Kata Henny lagi "Kami ini yang cacar dan cuma anunya, yang lain
sehat semua." Jabatan Henny: sekretaris Warung Wadam,
perkumpulan tersebut, organisasi yang mereka dirikan baru-baru
ini.
Di Yogya, diperkirakan ada 100 orang wadam, termasuk mereka yang
mengadakan "operasi malam" di sekitar Stadion Baciro. Henny
berpendapat bahwa mereka yang bekerja malam itu cuma sekitar 15
orang. Sisanya banyak yang menjadi penjahit, penata rambut,
pedagang kecil dan banyak pula yang mempunyai suara lumayan
untuk menyanyi.
Warung Wadam
Yetti Novita, misalnya, selain membaca sajak dia juga menyanyi.

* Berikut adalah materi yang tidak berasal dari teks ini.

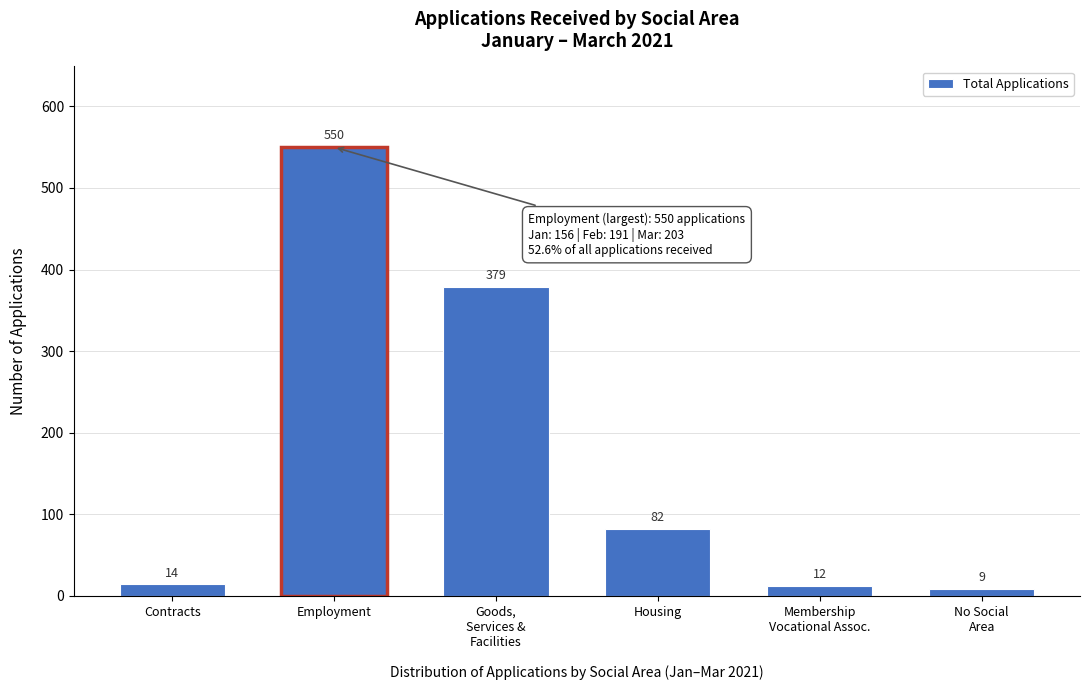

Reading left to right, what are all the values shown in this chart?

14	550	379	82	12	9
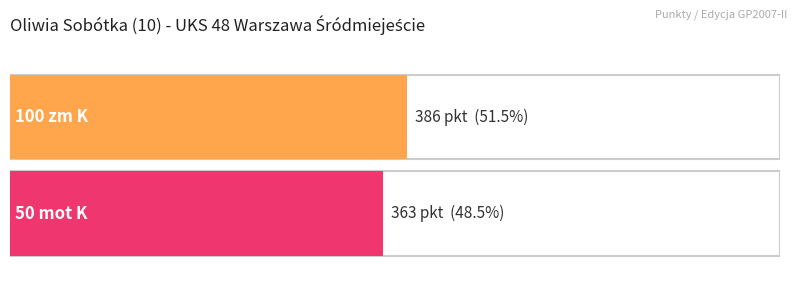

What is the average value?

374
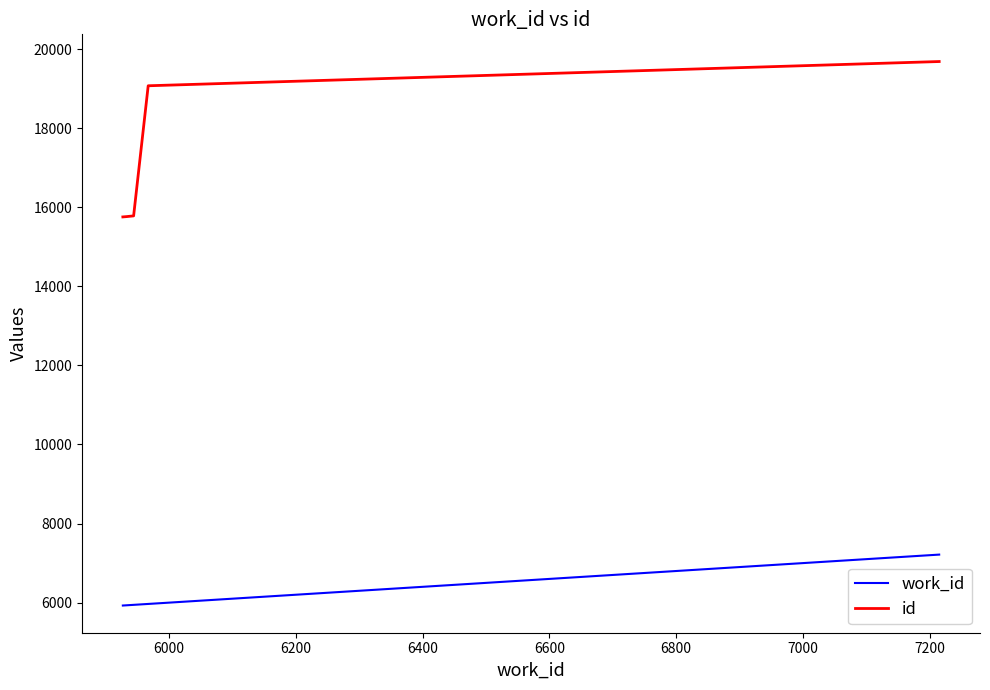

Which series has the widest spread of values?

id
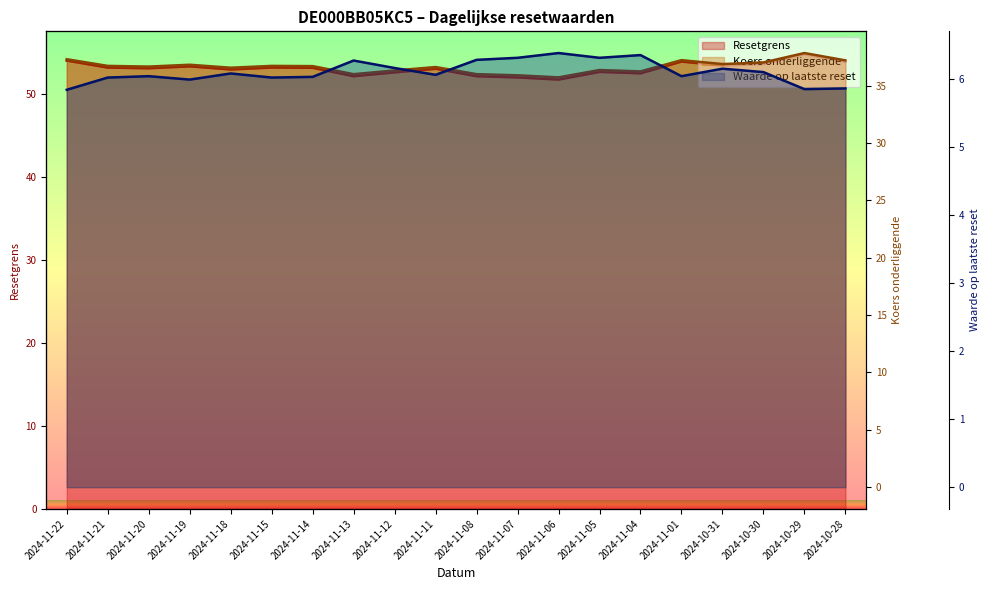

Where is the first local maximum for Resetgrens?

2024-11-19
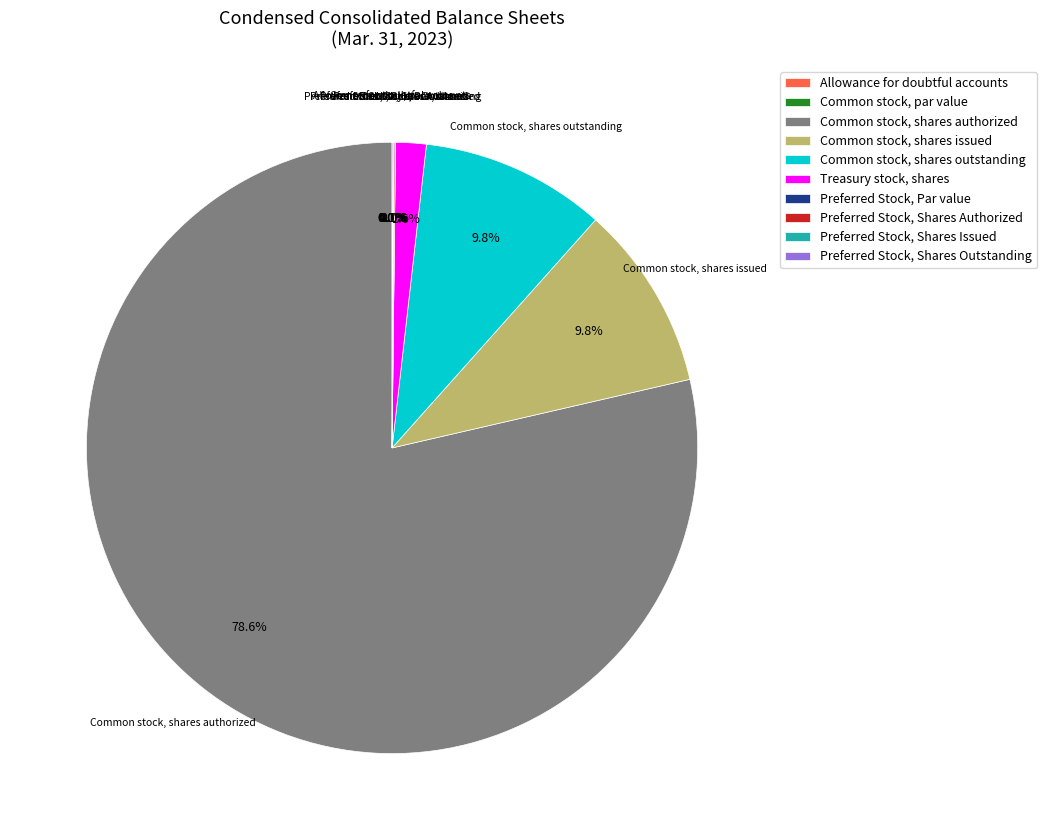

What is the ratio of the value at Common stock, shares authorized to the value at Treasury stock, shares?

48.6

Anak Melan yang dibuang oleh keluarganya ini, kini bersekolah
di SMA. Usianya telah 22 tahun dan kalau ke sekolah, selalu
mengenakan baju perempuan. Ketika pertama kali sampai di Yogya,
Yetti Novita yang berparas lumayan ini hampir saja melacurkan
diri di seputar Baciro. Untung sekali ada Henny dan Yosie yang
selalu membimbing Novita, bahwa masih ada lapangan kerja dan
kesempatan belajar seperti manusia lainnya.

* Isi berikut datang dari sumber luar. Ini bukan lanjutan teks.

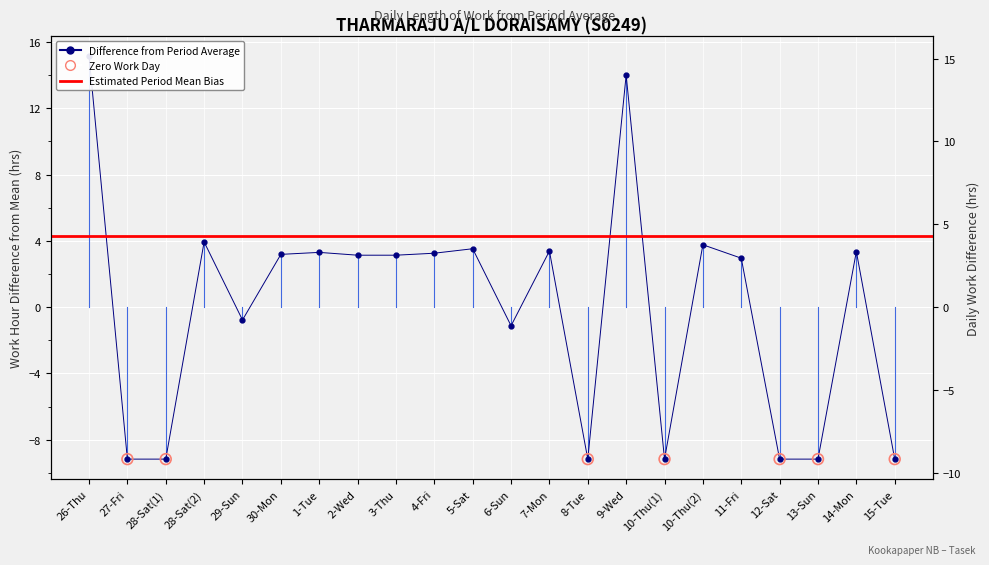

Between 30-Mon and 28-Sat(2), which is larger?

28-Sat(2)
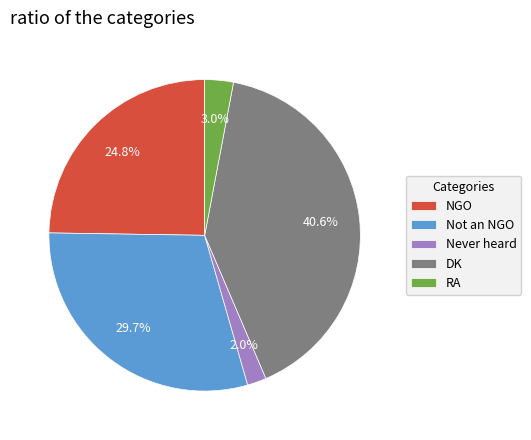

Does Not an NGO account for over 50% of the chart?

No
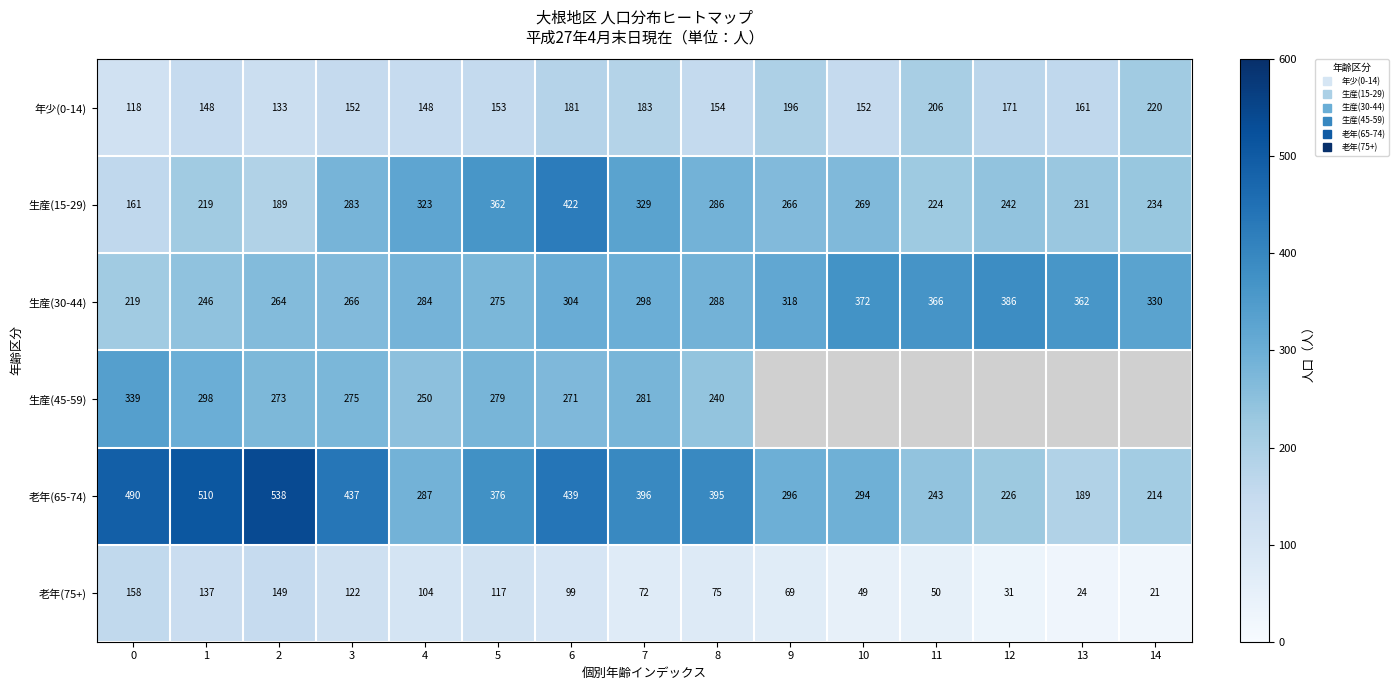

Between 0 and 1, which is larger?

1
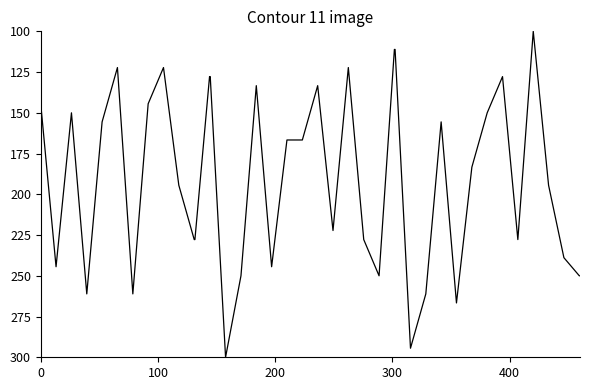

What is the difference between the maximum and minimum values?

200.0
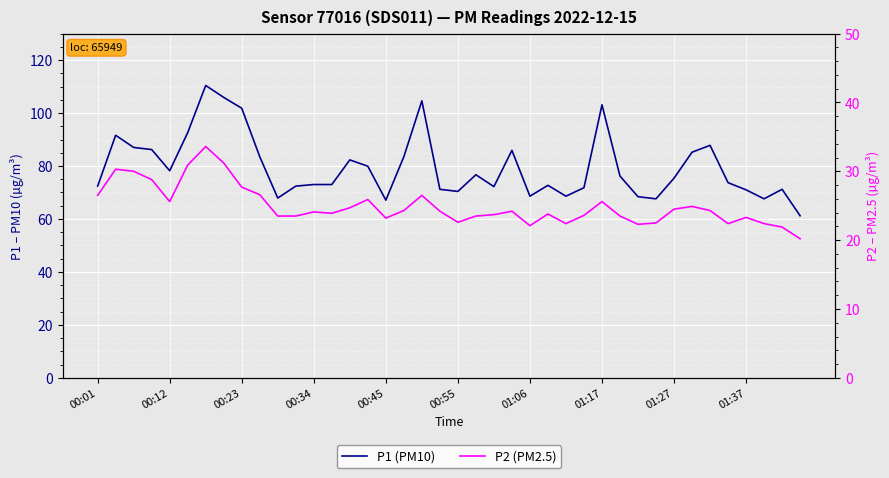

True or false: P2 (PM2.5) has a value of 23.5 at 29.

True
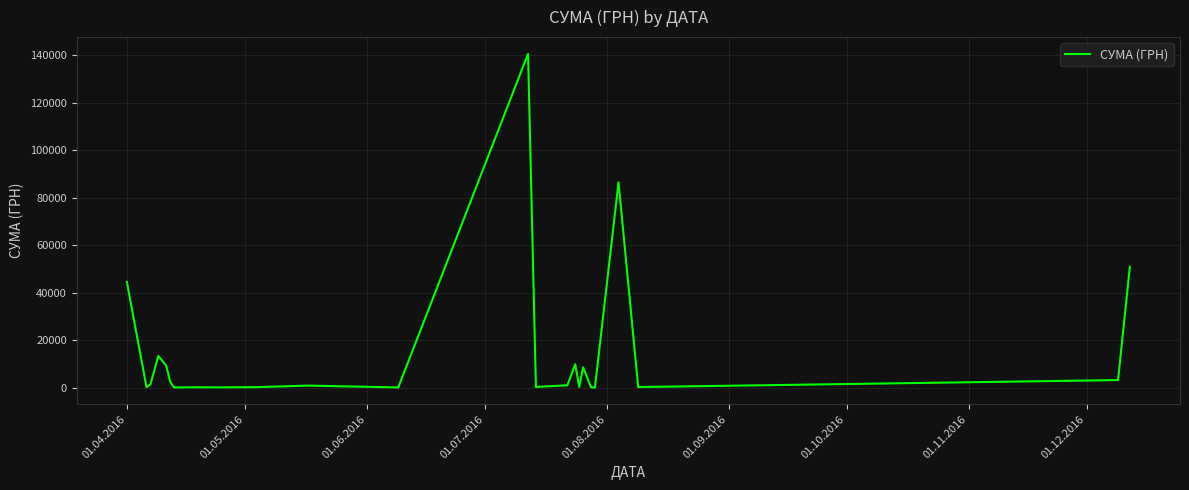

What is the maximum value shown in the chart?

140706.2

"Kesulitan kami ialah bagaimana mengajak rekan-rekan kami masuk
ke dalam organisasi Warung Wadam," kata osie. Meski pun nama
warung mencoba mengesankan "merakyat", dari kalangan menengah ke
bawah, seperti dikatakan Yosie, sambutan datang. orang tua kaum
wadam dari kelas ahli melarang anaknya ikut dalam organisasi.
Tapi Warung Wadam akan mencoba membimbing mereka yang beroperasi
malam di Baciro, untuk mengalihkan mereka ke profesi lain yang
"lebih genah".
Jalan pertama lewat Poetry Dancins lanusiawi telah dibuka.
Hasil bersiil tidak kurang dari Rp 1,5 juta. "Mudahmudahan
mereka yang melacur itu mau menggabung dengan kami," kata Yosie.
Di masa mendatang, mereka merencanakan untuk mengadakan malam
drama, malam peragaan pakaian dan pertunjukan-pertunjukan lain.
Rencana jangka pendek ini ialah pertunjukan keliling. Dan Kota
Semarang dijadikan tujuan pertama, setelah Yogya. Teater
Republik dengan sutradara Yoyok Ario tetap bersedia akan
membantu. Yosie Hanna, di kamarnya di atas toko orang tuanya,
kini konon sedang sibuk mengarang sandiwara.